= Ministry of Defence Police and Guarding Agency =

Organisation within the United Kingdom's Ministry of Defence

The agency logo

The Ministry of Defence Police and Guarding Agency (MDPGA) was an organisation within the United Kingdom's Ministry of Defence between 2004 and 2013.

It was formed on 1 April 2004 as an executive agency by the amalgamation of the MoD Police Agency with the Ministry of Defence Guard Service, with the purpose of providing a coordinated approach to the provision of security to MoD property. It had its headquarters in Wethersfield and was headed by a Chief Executive, who also served as the Chief Constable of the MoD Police. Its executive agency status was removed on 1 April 2012 and management of the MDPGA was moved back inside the MoD. It was formally disbanded on 1 April 2013.

==Organisation==
The organisation was divided into two main areas:

===Ministry of Defence Police===

The Ministry of Defence Police (MDP) supplies specialised civilian policing services to the MoD community, both military and civilian units.
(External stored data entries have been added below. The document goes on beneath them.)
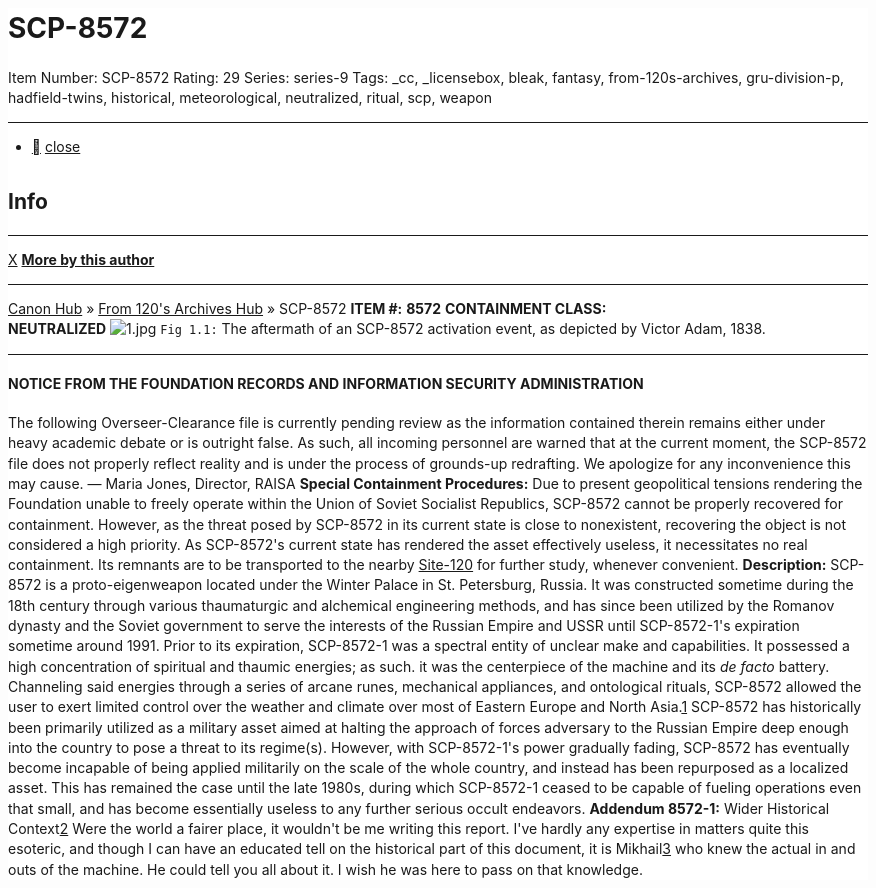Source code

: # SCP-8572
Item Number: SCP-8572
Rating: 29
Series: series-9
Tags: _cc, _licensebox, bleak, fantasy, from-120s-archives, gru-division-p, hadfield-twins, historical, meteorological, neutralized, ritual, scp, weapon

---

  * [](javascript:;)
[close](javascript:;)
## Info
* * *
[X](javascript:;)
**[More by this author](http://scp-wiki.wikidot.com/ralliston-s-authorpage)**
* * *

[Canon Hub](/canon-hub) » [From 120's Archives Hub](/from-120-s-archives-hub) » SCP-8572
**ITEM #:**
**8572**
**CONTAINMENT CLASS:**  
**NEUTRALIZED**
![1.jpg](https://scp-wiki.wdfiles.com/local--files/scp-8572/1.jpg)
`Fig 1.1:` The aftermath of an SCP-8572 activation event, as depicted by Victor Adam, 1838.
* * *
#### NOTICE FROM THE FOUNDATION RECORDS AND INFORMATION SECURITY ADMINISTRATION
The following Overseer-Clearance file is currently pending review as the information contained therein remains either under heavy academic debate or is outright false. As such, all incoming personnel are warned that at the current moment, the SCP-8572 file does not properly reflect reality and is under the process of grounds-up redrafting. We apologize for any inconvenience this may cause.
— Maria Jones, Director, RAISA
**Special Containment Procedures:** Due to present geopolitical tensions rendering the Foundation unable to freely operate within the Union of Soviet Socialist Republics, SCP-8572 cannot be properly recovered for containment. However, as the threat posed by SCP-8572 in its current state is close to nonexistent, recovering the object is not considered a high priority.
As SCP-8572's current state has rendered the asset effectively useless, it necessitates no real containment. Its remnants are to be transported to the nearby [Site-120](/secure-facility-dossier-site-120) for further study, whenever convenient.
**Description:** SCP-8572 is a proto-eigenweapon located under the Winter Palace in St. Petersburg, Russia. It was constructed sometime during the 18th century through various thaumaturgic and alchemical engineering methods, and has since been utilized by the Romanov dynasty and the Soviet government to serve the interests of the Russian Empire and USSR until SCP-8572-1's expiration sometime around 1991.
Prior to its expiration, SCP-8572-1 was a spectral entity of unclear make and capabilities. It possessed a high concentration of spiritual and thaumic energies; as such. it was the centerpiece of the machine and its _de facto_ battery. Channeling said energies through a series of arcane runes, mechanical appliances, and ontological rituals, SCP-8572 allowed the user to exert limited control over the weather and climate over most of Eastern Europe and North Asia.[1](javascript:;)
SCP-8572 has historically been primarily utilized as a military asset aimed at halting the approach of forces adversary to the Russian Empire deep enough into the country to pose a threat to its regime(s). However, with SCP-8572-1's power gradually fading, SCP-8572 has eventually become incapable of being applied militarily on the scale of the whole country, and instead has been repurposed as a localized asset. This has remained the case until the late 1980s, during which SCP-8572-1 ceased to be capable of fueling operations even that small, and has become essentially useless to any further serious occult endeavors.
**Addendum 8572-1:** Wider Historical Context[2](javascript:;)
Were the world a fairer place, it wouldn't be me writing this report. I've hardly any expertise in matters quite this esoteric, and though I can have an educated tell on the historical part of this document, it is Mikhail[3](javascript:;) who knew the actual in and outs of the machine. He could tell you all about it. I wish he was here to pass on that knowledge.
It also supports the Defence vision (a force for good in the world) by contributing to international policing in countries such as Kosovo, Iraq, and Afghanistan during its period as part of the MDPGA; its principal role in these regions was to help develop a model for human rights-based local policing, by training and mentoring local recruits.

===Ministry of Defence Guard Service===

The Ministry of Defence Guard Service (MGS) role is to provide unarmed guarding and access control services to MoD units across the UK. It guards over 200 sites including the MoD HQ in London, the nuclear submarine base at HM Naval Base Clyde, and the RAF stations at Menwith Hill and Fylingdales

==Role==
The agency's role as defined in its Corporate Plan was: Delivering effective policing and guarding as part of the UK's Defence capability. The focus of all agency activity was to counter the following crimes and security risks faced by the MoD:

- Terrorist attack and the threat of attack.
- Disruption and disorder caused by protestors.
- Theft of key assets.
- Major financial fraud.
- Unauthorised intrusion onto the Defence Estate.

==Outputs==
- Protection of the UK's Strategic Nuclear Deterrent.
- Defence business continuity: the ability to reinforce the protection of Defence personnel and property.
- Defensive armed policing: the capability to deter and respond to, an armed attack on Defence personnel and property.
- Uniformed policing: the effective use of police powers to deter, detect, and respond to crime and disorder.
- Guarding: the provision of unarmed guarding and access control to Defence personnel and property.
- Crime investigation: the prevention, detection and investigation of crime that impacts significantly against Defence capability, and the recovery of stolen assets.
- International capability: the contribution of specialist policing expertise in support of wider Defence and foreign policy objectives.
- Policy: contributing to Defence policing and guarding policy.

==Disbandment==

The MDPGA was formally disbanded on 1 April 2013. The MOD Police returned to standalone police force status. The management of the MOD Guard Service was taken over by the newly formed Defence Infrastructure Organisation.